Douglas US Navy Aircraft
Douglas A4D-1 – Douglas F3D-2 – Douglas F4D-1
The plan is that every week I will pick three aircraft from the museum’s collection to mention. Sometimes there will be a theme that links them but on occasions it might be that I think they look good or there might be something about them that makes me think they belong together.. It also might be that they are aircraft I think are ordinarily neglected and need to be brought out into the spotlight.

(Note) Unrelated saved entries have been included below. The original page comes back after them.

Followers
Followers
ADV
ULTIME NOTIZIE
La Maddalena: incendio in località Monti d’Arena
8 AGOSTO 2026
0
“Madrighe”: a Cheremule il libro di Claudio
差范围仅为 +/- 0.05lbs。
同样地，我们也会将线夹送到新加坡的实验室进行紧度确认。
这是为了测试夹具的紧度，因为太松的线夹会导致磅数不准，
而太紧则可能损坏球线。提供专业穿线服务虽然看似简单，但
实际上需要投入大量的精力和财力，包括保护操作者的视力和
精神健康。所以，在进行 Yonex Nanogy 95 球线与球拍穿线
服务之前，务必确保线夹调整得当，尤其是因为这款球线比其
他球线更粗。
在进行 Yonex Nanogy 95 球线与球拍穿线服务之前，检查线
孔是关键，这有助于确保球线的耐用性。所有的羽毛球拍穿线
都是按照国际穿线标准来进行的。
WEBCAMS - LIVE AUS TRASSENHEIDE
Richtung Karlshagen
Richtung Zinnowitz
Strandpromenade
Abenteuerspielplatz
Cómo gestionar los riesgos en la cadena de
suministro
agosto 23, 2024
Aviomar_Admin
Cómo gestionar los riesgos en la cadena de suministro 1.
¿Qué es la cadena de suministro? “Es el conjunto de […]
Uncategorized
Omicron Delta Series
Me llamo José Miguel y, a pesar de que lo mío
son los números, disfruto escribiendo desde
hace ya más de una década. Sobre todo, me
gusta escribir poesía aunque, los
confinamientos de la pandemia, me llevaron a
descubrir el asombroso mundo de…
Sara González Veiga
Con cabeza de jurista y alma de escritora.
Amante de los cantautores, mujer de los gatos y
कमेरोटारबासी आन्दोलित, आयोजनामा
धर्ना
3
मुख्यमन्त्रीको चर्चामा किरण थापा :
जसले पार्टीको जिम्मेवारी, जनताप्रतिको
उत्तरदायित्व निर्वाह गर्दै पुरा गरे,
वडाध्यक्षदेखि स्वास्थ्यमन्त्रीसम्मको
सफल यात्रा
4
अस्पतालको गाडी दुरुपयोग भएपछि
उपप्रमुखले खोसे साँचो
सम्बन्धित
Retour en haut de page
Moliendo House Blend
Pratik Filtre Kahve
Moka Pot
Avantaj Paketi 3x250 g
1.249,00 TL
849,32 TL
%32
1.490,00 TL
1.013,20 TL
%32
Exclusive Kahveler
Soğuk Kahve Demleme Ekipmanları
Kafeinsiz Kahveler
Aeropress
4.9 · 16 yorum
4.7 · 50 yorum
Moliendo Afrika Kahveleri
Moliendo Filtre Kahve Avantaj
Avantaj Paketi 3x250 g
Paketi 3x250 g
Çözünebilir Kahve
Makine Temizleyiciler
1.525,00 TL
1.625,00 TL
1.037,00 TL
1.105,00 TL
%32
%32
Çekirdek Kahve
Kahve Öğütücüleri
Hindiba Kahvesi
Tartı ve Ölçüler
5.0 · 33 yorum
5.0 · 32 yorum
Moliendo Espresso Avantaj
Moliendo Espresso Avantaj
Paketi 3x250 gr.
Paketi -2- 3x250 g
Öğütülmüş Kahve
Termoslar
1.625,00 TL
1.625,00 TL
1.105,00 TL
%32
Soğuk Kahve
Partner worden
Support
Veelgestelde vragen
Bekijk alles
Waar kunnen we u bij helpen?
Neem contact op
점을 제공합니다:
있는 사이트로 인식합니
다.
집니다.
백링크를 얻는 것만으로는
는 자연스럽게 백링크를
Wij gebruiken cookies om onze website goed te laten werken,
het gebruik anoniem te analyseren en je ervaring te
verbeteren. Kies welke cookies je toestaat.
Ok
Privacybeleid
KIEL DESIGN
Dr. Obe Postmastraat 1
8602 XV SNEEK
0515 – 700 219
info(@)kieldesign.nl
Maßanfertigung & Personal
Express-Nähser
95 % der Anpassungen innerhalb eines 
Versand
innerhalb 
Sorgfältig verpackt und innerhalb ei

It will all be terribly arbitrary
For this first instalment there are three themes linking these three aircraft – they were all flown by the US Navy, they were built by the Douglas Aircraft Company and they were all jet powered.
First off the ramp is the Douglas A-4 Skyhawk, also affectionately known as the ‘Scooter’. It was a small aircraft for its time and I recall hearing that while a pilot got strapped into most aircraft you felt as though you were strapping on a Scooter. The kit from which this model was made is the relatively recent 1/72 Airfix A-4B, but I added a degree of difficulty by converting it back to the earlier A4D-1 (the designation given to it by the US Navy before the designation system was changed in 1962). Extra points to those who can spot the modifications.
Next is the Douglas F3D-2 Skyknight (also designated the F-10 after the change in 1962) which was a large twin jet, big enough to carry a large radar set and operator at a time when radar was still in its infancy and still cumbersome and heavy. It’s role was as a night-fighter and this all-black one flew for the US Navy in the skies over Korea during the Korean War. This 1/72 model was made from the Sword kit and I remember it as a very pleasant and easy kit to put together.
Finally for this installment is the ancient Airfix 1/72 kit of the F4D-1 Skyray (which was redesignated as the F-6 after 1962 but was also commonly called the ‘Ford’, for obvious reasons). This is one of those aircraft from the period in aviation history when aircraft designers were trying out many shape variations while trying to find the best shapes for high performance aircraft and I think this is one of the most attractive aircraft from this period. This kit was first published in 1976 and looks like it. When I made this model a decade or so later I was at a stage in my modelling where I did a lot of work to improve it, including folding the wings and dropping the control surfaces, which somewhat spoils the shape of the aircraft I now think. I have since acquired a few of the much better Tamiya 1/72 F4D kits which I will get around to making one of these days to show off the aircraft’s shape and the colourful markings of US Navy aircraft during this period.